June 17, 2013
Following nearly two years of collaboration between Customs and Border Protection (CBP) officials and the NBAA Security Council, effective June 17, CBP has updated certain requirements under the Southern Border Overflight-Exemption Process for approved general aviation operators. Review the CBP full announcement below.
Key among the updates is that all Overflight Exemption holders flying into the United States from across the southern border can now overfly CBP-designated processing airports, and proceed to any U.S. airport where normal CBP services are available.
Also of particular note, CBP will no longer require at least one passenger to be on board, nor will the agency require aircraft to depart from an approved airport. The changes should substantially reduce operators’ costs for compliance.
For more information, contact NBAA’s Doug Carr at email@example.com.

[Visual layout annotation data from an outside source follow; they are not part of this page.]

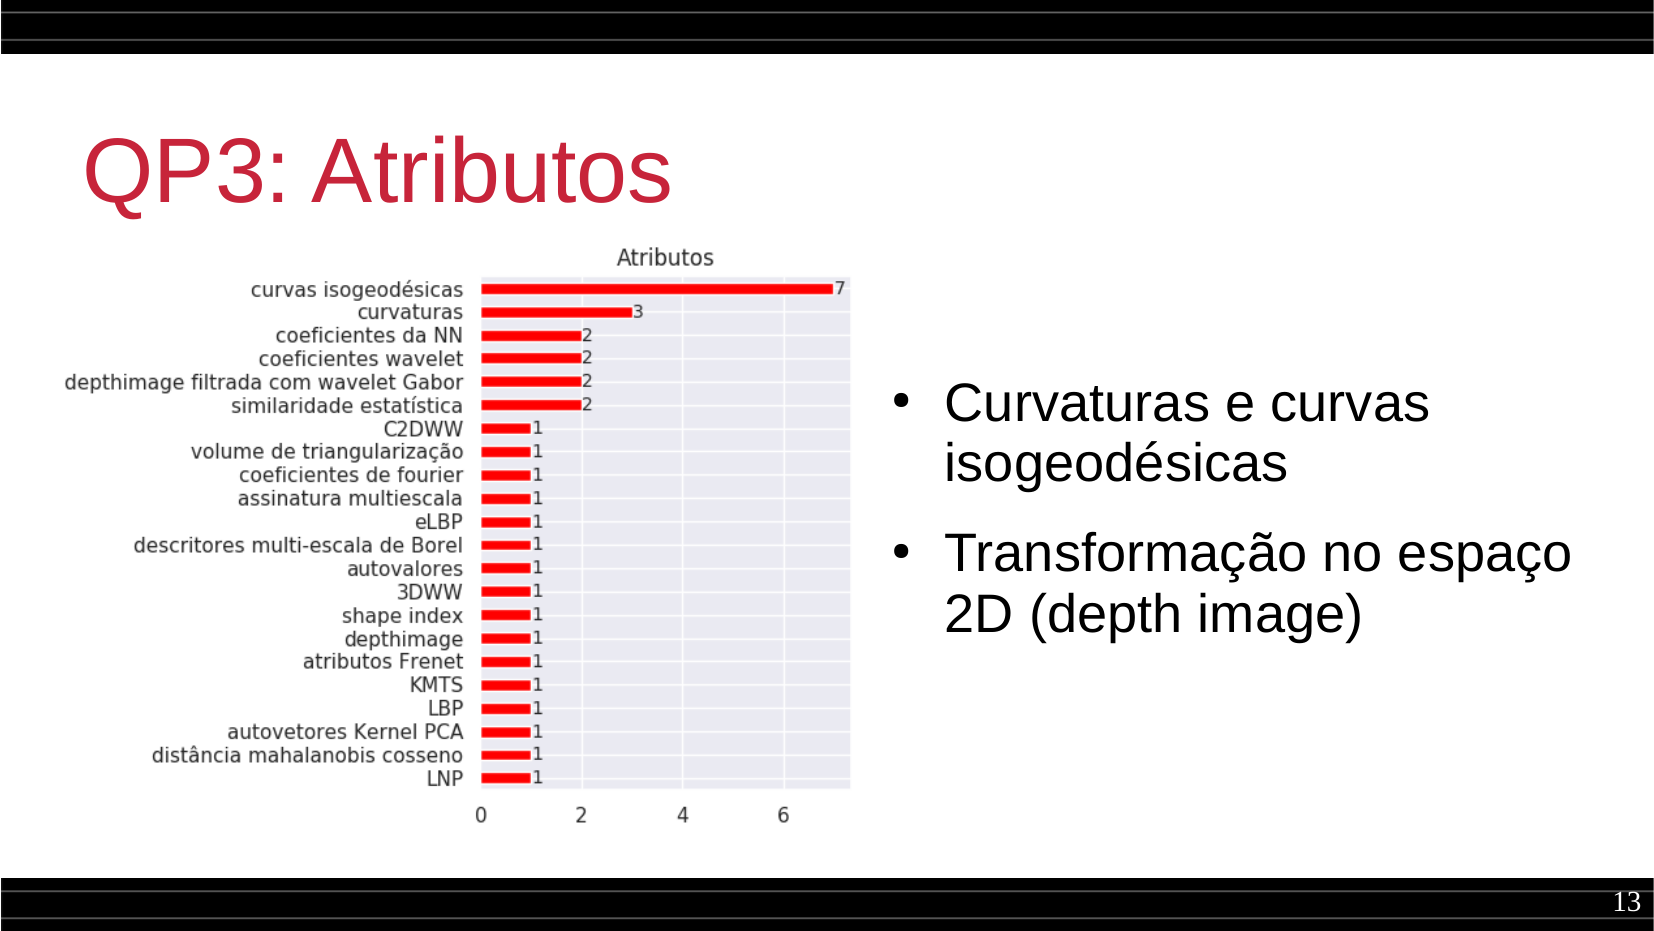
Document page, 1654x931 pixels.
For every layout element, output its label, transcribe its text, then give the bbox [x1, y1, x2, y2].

picture [1, 0, 1654, 54]
list Curvaturas e curvas isogeodésicas Transformação no espaço 2D (depth image) [875, 372, 1619, 786]
picture [41, 224, 875, 850]
picture [1, 878, 1654, 931]
title QP3: Atributos [82, 92, 1571, 249]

Changes to the CBP Overflight Exemption Process
Under Title 19 Code of Federal Regulations (CFR), Section 122.23, certain General Aviation aircraft (generally private and unscheduled charter aircraft) arriving from some areas south of the United States are required to provide advance notices of arrival and land at certain designated airports for US Customs and Border Protection (CBP) processing unless exempted from this requirement through an Overflight Exemption provided for in § 122.25.
Beginning June 17, 2013, CBP will implement the following changes to the Southern Border Overflight Exemption process:
1) Certain requirements for Overflight Exemption applications will be waived as a matter of CBP’s enforcement discretion, pending revision of the applicable CBP regulations. Specifically, CBP will no longer enforce the following information requirements under Section 122.25 for overflights:
- Names, addresses, Social Security numbers (if applicable), and dates of birth for all usual or anticipated passengers. (19 CFR § 122.25(c)(7));
- Name(s) of the airport(s) of intended first landing in the U.S. (19 CFR § 122.25(c)(10));
- Foreign place or places from which flight(s) will usually originate. (19 CFR § 122.25(c)(11)).

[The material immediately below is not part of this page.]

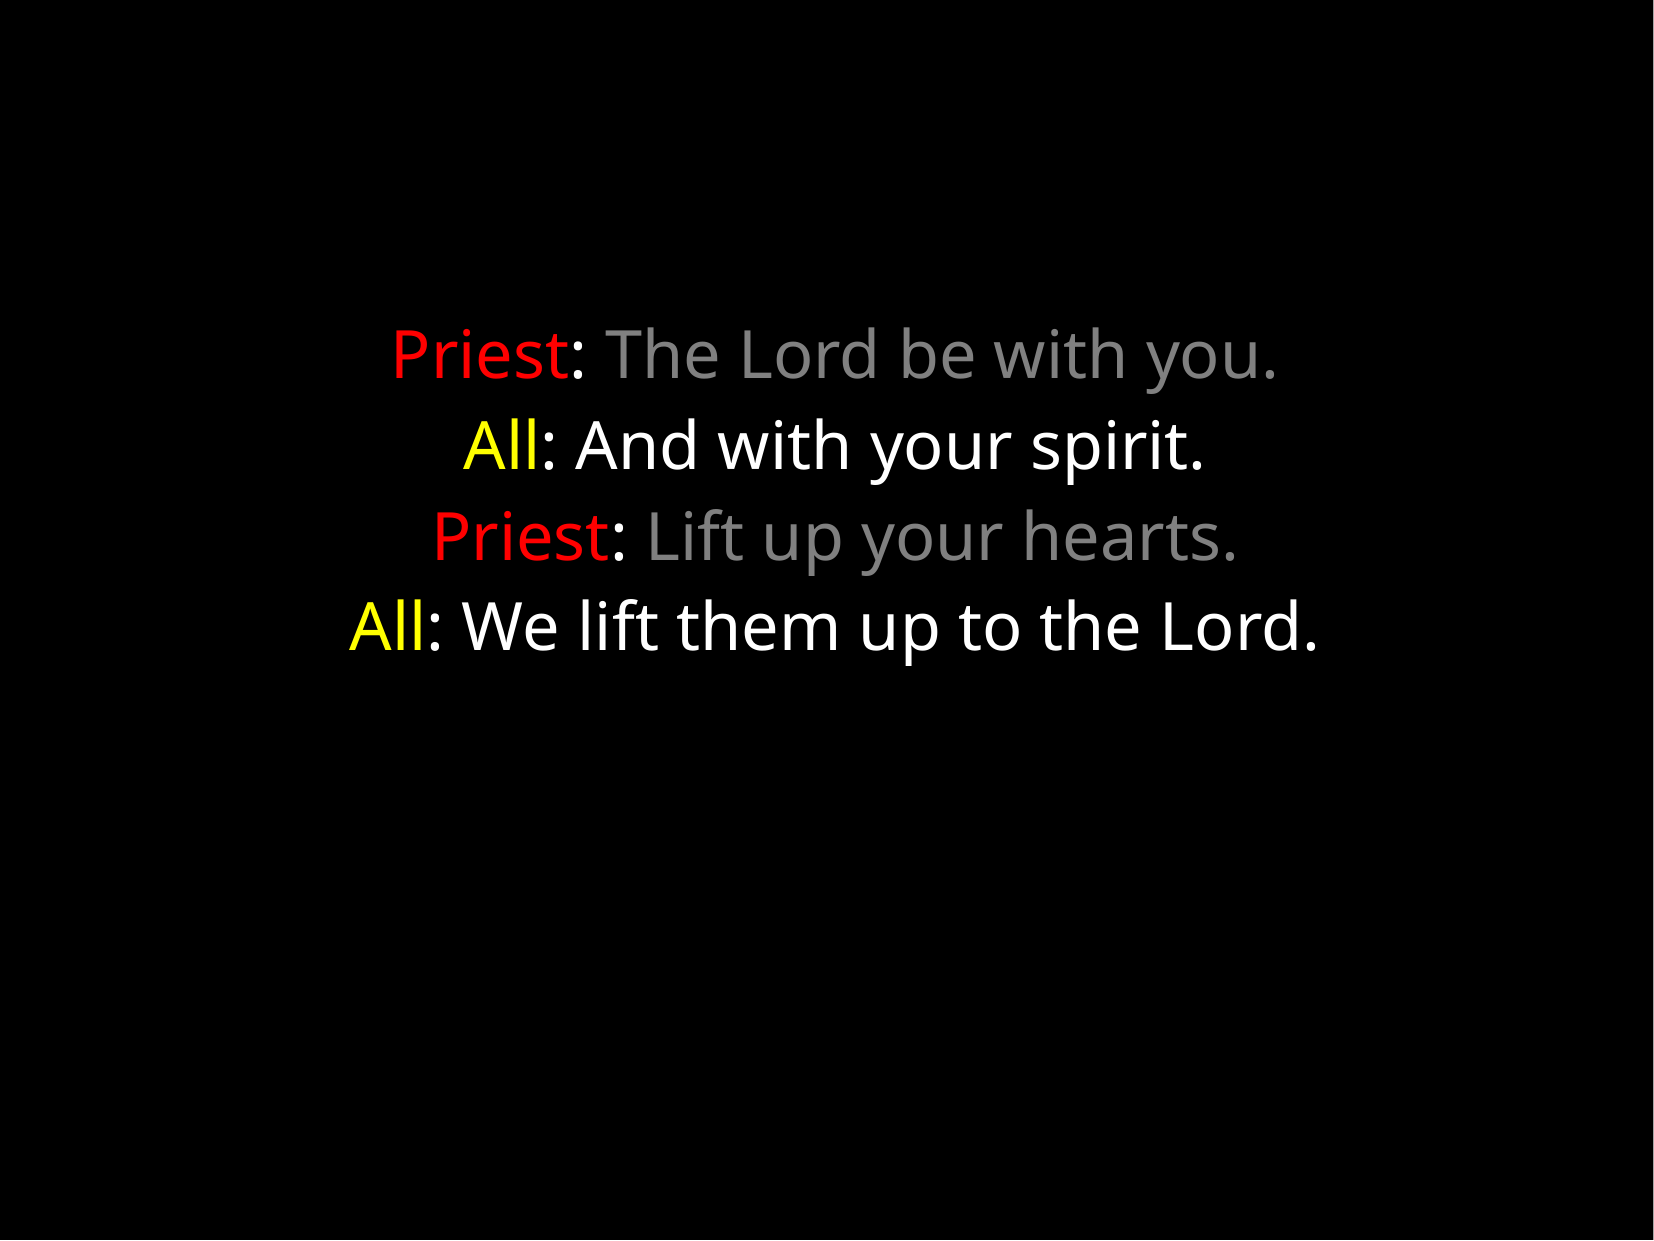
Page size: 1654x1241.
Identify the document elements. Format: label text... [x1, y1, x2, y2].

list Priest: The Lord be with you. All: And with your spirit. Priest: Lift up your hearts. All: We lift them up to the Lord. [0, 307, 1654, 1027]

2) All Overflight Exemptions will now allow operators to overfly designated CBP airports – from all foreign points – to all airports where CBP services are normally available, provided the operator has complied with all other applicable CBP requirements – including APIS – and landing rights and permission to land have been granted by the receiving port of entry.
3) CBP will also no longer enforce the requirement that operators utilizing an Overflight Exemption carry one approved passenger (19 CFR 122.25(c)(7)) provided the operator has complied with all other applicable CBP requirements – including APIS – and landing rights and permission to land have been granted by the receiving port of entry. GA operators wishing to utilize an existing or newly granted Overflight Exemption will be allowed to arrive with no passengers; with passengers already listed within an existing Overflight Exemption; or with passengers not listed within an existing Overflight Exemption.
All General Aviation operators utilizing an Overflight Exemption must still abide by all other applicable CBP requirements and regulations, to include:
- the aircraft commander, operator, or authorized representative must still obtain landing rights approval or permission to land directly from the U.S. CBP port of arrival as applicable under 19 CFR §§ 122.12, 122.14, and 122.15 and must provide advance notice of arrival in accordance with 19 CFR § 122.31;
- a copy of the Overflight Exemption letter must be maintained onboard the approved aircraft;
- only aircraft listed within the Overflight Exemption letter may be utilized;
- only crewmembers listed within the Overflight Exemption letter may be utilized;
- exempted aircraft must utilize a transponder that reports aircraft position and altitude (i.e., Mode C, Mode S);
- operators of exempted aircraft must fly in accordance with instrument flight rules (IFR); and operators of exempted aircraft must maintain altitudes above 12,500 feet mean sea level (unless otherwise instructed by Federal Aviation Administration controllers).